Activists gathered at the construction site of a downtown apartment project Wednesday to call for greater job opportunities for Black workers, especially through more and better-enforced labor agreements aimed at increasing diversity in hiring.
Members of the Los Angeles Black Worker Center formed a “prayer circle” at the Hanover Company’s 1000 Grand Avenue construction site to call attention to what they believe is a lack of Black workers on the project.
Hanover officials did not immediately respond to requests for reaction to the group’s assertions.
Four percent of workers on the project are Black, even though the Hanover Co. has received subsidies from the city, according to the group.
By comparison, Metro’s Crenshaw Line light rail project, which is under a project labor agreement that encourages diverse hiring, currently employs 24 percent Black workers, Black Worker Center officials said.
Center officials said their findings are from the latest of a series of quarterly reports the group plans to release as a way of helping the city and public officials enforce pro-diversity hiring policies.
Lola Smallwood-Cuevas, the center’s founder, said the reports and other efforts to monitor hiring practices represent community efforts that arose out of an absence of stronger enforcement.
“We shouldn’t be monitoring this—it should be the city,” she said.
She said the Los Angeles Black Worker Center looked at hiring data on three Metro projects, including the Crenshaw Line extension to LAX, and deployed volunteers with construction experience to chronicle the demographic makeup of workers at the 1000 Grand Avenue project site.
Diversity in hiring at the Crenshaw Line project is especially important because it is being built in areas where communities are between 60 to 80 percent Black, Smallwood-Cuevas said.
The group said it considers the Crenshaw Line job site diverse if its has 25 percent Black workers, while the threshold for other job sites across city is about 10 percent.
The Black Worker Center report cites what it called stubbornly dismal job prospects for Blacks nationally, with twice as many out of jobs as Whites, which is no better than it was in 1963.

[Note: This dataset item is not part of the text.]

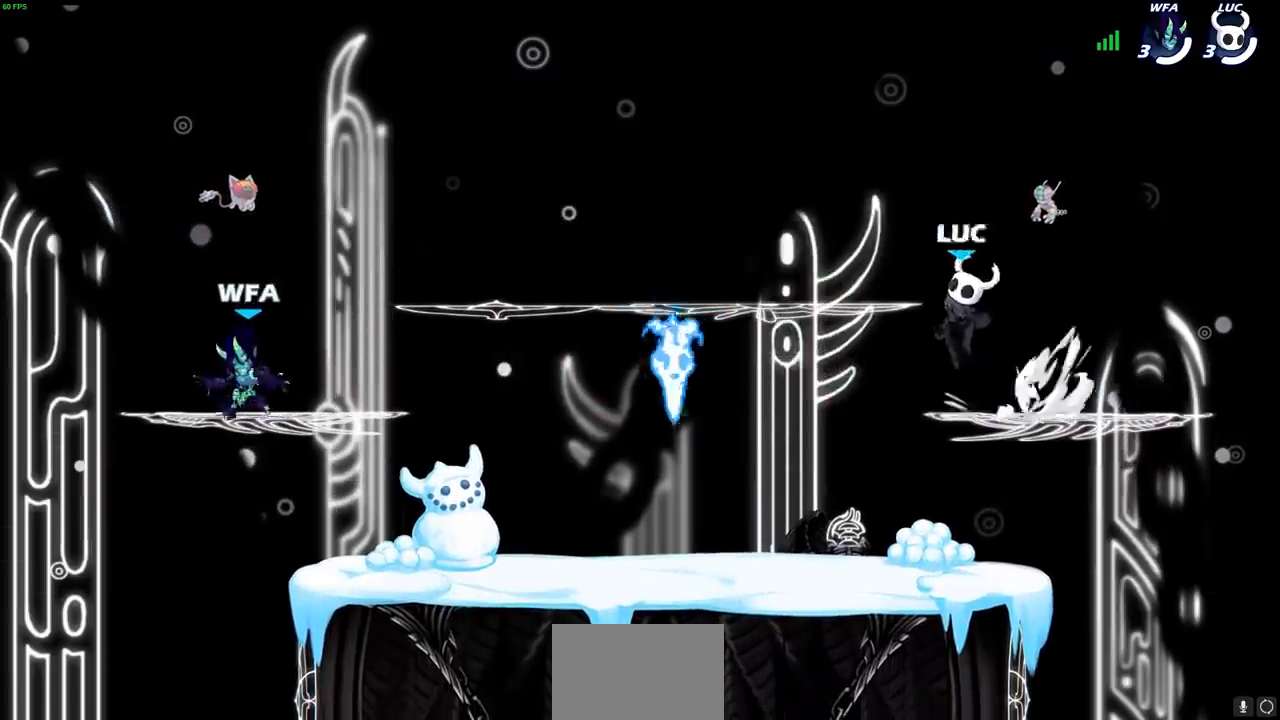
{"buttons": ["R1"], "left_stick": "left", "right_stick": "center", "events": [[17, "left_stick", "down-left"], [50, "CROSS", "up"], [67, "R2", "up"], [433, "R1", "down"], [483, "left_stick", "left"]]}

In Los Angeles, the unemployment rate for Blacks is 18 percent, while one third of Blacks earn less than $12 per hour, according to the report.
The group’s members and supporters later discussed the report outside City Hall and delivered a petition to City Council members and Los Angeles Mayor Eric Garcetti’s office asking city leaders to set up an office that enforces policies aimed at increasing diversity in hiring.
Loretta Stevens, co-director of the Los Angeles Black Worker Center, said the group is “calling on the city to live up to the banner of the most diverse city in the nation, and the mayor to put into practice his vision of an equity agenda in Los Angeles by establishing an Office of Labor Standards and Enforcement … to monitor projects and vigorously enforce anti-discrimination laws.”
She added that “all employers need to recognize thB black job crisis and do something.”
“It’s not rocket science. Stop excluding,” she said. “Up your numbers of Black workers and do the right thing. Look at your workforce. Who’s missing? Is everybody at the table? Is it representative of our diverse city? If it’s not, do something about it.”
Although the Black Worker Center sees the Metro line contruction as being more diverse than other projects in the city, local Black contractors feel they are being unfairly excluded from work those projects, including the Expo and Crenshaw lines. This was repored by the head of a group of minority workers Monday, in announcing the filing of a lawsuit against the county, the transit agency, and numerous other contractors.
“Everybody’s being hurt by this, but nothing to the degree of Black folks,” Drexell Johnson, founder and executive director of the Young Black Contractors Association, said during a news conference in front of the downtown County Courthouse. Latinos and women also are being denied jobs, he said.
Johnson filed the lawsuit Wednesday in Los Angeles Superior Court and is acting as his own attorney. The complaint alleges a breach of the covenant of good faith and fair dealing as well as a violation of the state Business and Professions Code.
The lawsuit, which seeks unspecified damages, alleges that decisions by Metro officials in awarding construction contracts were shaped by “special payoffs through the use of special fundraisers that were designed and in fact did influence Metro’s governing body.”
A Metro spokesman did not immediately reply to a request for comment.
Johnson contends that many of the contractors chosen to work on Metro projects are based in other states and that workers living in Los Angeles and available to do the jobs are being overlooked.
“Our kids are going to school hungry because we’re not working,” he said.
Johnson alleged promises are often made by Metro to Black contractors, but they are rarely kept. He said various politicians, both Black and White, will be the subject of recall efforts for not doing enough to help get jobs for Black contractors.
He charged that other Black groups, including the Urban League, also have shirked many of their responsibilities to help local Black contractors.
He said the lawsuit was filed a last resort.
“We didn’t want to have to do this,” Johnson said.